Now, Bennett wants to import the last unclaimed gun from the ship.
Bennett originally wanted just the one gun, but military officials were hesitant to give him the last USS Arizona gun. Instead, they offered him a 68-foot gun from the USS Missouri, the ship that was the site of the Japanese surrender that ended World War II.
"We thought about it ... and I said, 'Forget this,' " Bennett said. " 'This is Arizona.' "
So Bennett came back with a new offer to take both guns and position them around the items the state already has from the USS Arizona, as bookends representing the beginning and end of the war.
That plan sold the deal.
The Legislature still must approve the placement of the guns in the Capitol Mall, said Matt Roberts, spokesman for the Secretary of State's Office.
Bennett is still working out some details.
He'll need to hire a crane company to load the guns for transport from their current homes: the USS Arizona gun from Virginia and the USS Missouri gun from Maryland. Then he'll likely need to ship them by rail because licenses to carry heavy loads across 2,000 miles of different states would be costly.
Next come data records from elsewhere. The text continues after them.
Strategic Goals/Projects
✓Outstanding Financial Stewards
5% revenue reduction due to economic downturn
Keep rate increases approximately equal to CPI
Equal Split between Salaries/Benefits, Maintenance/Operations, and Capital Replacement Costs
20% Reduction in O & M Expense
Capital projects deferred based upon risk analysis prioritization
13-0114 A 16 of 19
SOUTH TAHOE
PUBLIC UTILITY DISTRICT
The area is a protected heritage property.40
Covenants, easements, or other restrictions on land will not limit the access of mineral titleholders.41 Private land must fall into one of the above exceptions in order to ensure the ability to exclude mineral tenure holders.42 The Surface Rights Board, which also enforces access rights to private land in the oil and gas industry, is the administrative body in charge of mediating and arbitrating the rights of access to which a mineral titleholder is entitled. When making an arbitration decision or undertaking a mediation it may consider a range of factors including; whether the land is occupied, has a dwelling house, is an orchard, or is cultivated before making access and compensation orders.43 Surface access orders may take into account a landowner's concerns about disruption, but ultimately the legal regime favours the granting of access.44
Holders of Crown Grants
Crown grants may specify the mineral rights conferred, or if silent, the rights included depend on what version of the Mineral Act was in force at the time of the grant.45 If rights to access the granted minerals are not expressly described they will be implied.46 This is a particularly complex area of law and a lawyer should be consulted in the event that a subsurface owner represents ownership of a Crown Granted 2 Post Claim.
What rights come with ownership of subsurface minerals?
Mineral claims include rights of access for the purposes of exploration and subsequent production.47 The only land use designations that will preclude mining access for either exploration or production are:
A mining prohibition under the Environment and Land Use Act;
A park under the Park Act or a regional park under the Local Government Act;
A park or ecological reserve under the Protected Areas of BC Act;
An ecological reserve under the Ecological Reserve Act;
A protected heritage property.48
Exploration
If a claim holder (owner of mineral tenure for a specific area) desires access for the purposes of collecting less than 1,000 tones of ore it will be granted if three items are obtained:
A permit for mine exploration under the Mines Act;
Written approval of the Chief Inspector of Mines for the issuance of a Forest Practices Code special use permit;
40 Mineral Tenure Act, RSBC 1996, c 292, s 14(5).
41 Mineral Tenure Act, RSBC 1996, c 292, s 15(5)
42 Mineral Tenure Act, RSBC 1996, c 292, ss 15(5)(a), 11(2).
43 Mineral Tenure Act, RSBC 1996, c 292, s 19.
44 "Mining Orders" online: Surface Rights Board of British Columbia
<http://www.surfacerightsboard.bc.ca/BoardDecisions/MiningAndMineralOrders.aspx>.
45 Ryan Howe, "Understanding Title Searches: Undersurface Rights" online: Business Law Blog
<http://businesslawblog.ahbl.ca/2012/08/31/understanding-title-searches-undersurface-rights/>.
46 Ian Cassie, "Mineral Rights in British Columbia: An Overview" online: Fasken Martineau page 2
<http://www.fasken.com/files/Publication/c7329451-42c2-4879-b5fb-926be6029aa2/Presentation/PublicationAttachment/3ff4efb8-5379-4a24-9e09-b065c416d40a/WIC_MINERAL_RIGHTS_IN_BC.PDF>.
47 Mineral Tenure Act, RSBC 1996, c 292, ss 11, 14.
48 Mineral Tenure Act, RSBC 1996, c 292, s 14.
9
He has asked the Arizona National Guard and state Department of Corrections to help with the cleanup process; the guns have been sitting around rusting for decades.
Finally, Bennett wants to build display bases for the guns, but he's not sure those will be done by Dec. 7.
"We're trying to do something in four to five months that normally takes four to five years," Bennett said.
But even before any of that work begins, Bennett needs to raise money to fund it. He said he's considering corporate sponsorships, but he wants individuals and families to make donations to honor loved ones.
To generate interest in the memorial once it's built, he wants to place markers around the Valley indicating how far bullets from the guns could travel - the Arizona gun shoots its 14-inch shells about 12 miles and the Missouri gun shoots its 16-inch ones about 20 miles, Bennett said.
Bennett admits caring for war memorials isn't in his official job description, "unless these guns want to vote or something." But he's been a "history nut" since childhood. He obsessed over a middle-school assignment he wrote about World War II. He said he loved it, even though he got an A-.
Bennett said he can't take all the credit for the memorial idea. John Thomas, another "history nut" who was previously chief attorney for the House, saw an article about war guns that didn't have homes at least 10 years ago. Unable to bear the idea that some of these historical guns might be sold for scrap metal, Thomas suggested bringing them to the Arizona State Capitol Museum. But nothing came of it until he brought it up again this year.
Thomas called Bennett's office because the secretary of state oversees the museum, a branch of the State Library, Archives and Public Records.
"It just seemed wrong to have that (gun) barrel sitting in a naval shipyard," Thomas said. "It seemed right to have it in Arizona."
Thomas said people won't be able to understand what time period the guns hail from until they see them up close.
"Battleships are a bygone era," Thomas said. "It's different than when you just see something on a piece of paper. You can touch it. You can see it. You can imagine."
Read more: http://www.azcentral.com/community/p...#ixzz1Tzdz9zxL
Well its pretty cool to get the USS Arizona gun and have the Missouri gun as sort of a thrown in. Sounds like this will nicely help fill out the Capitol Mall which has always been underwhelming, memorial wise.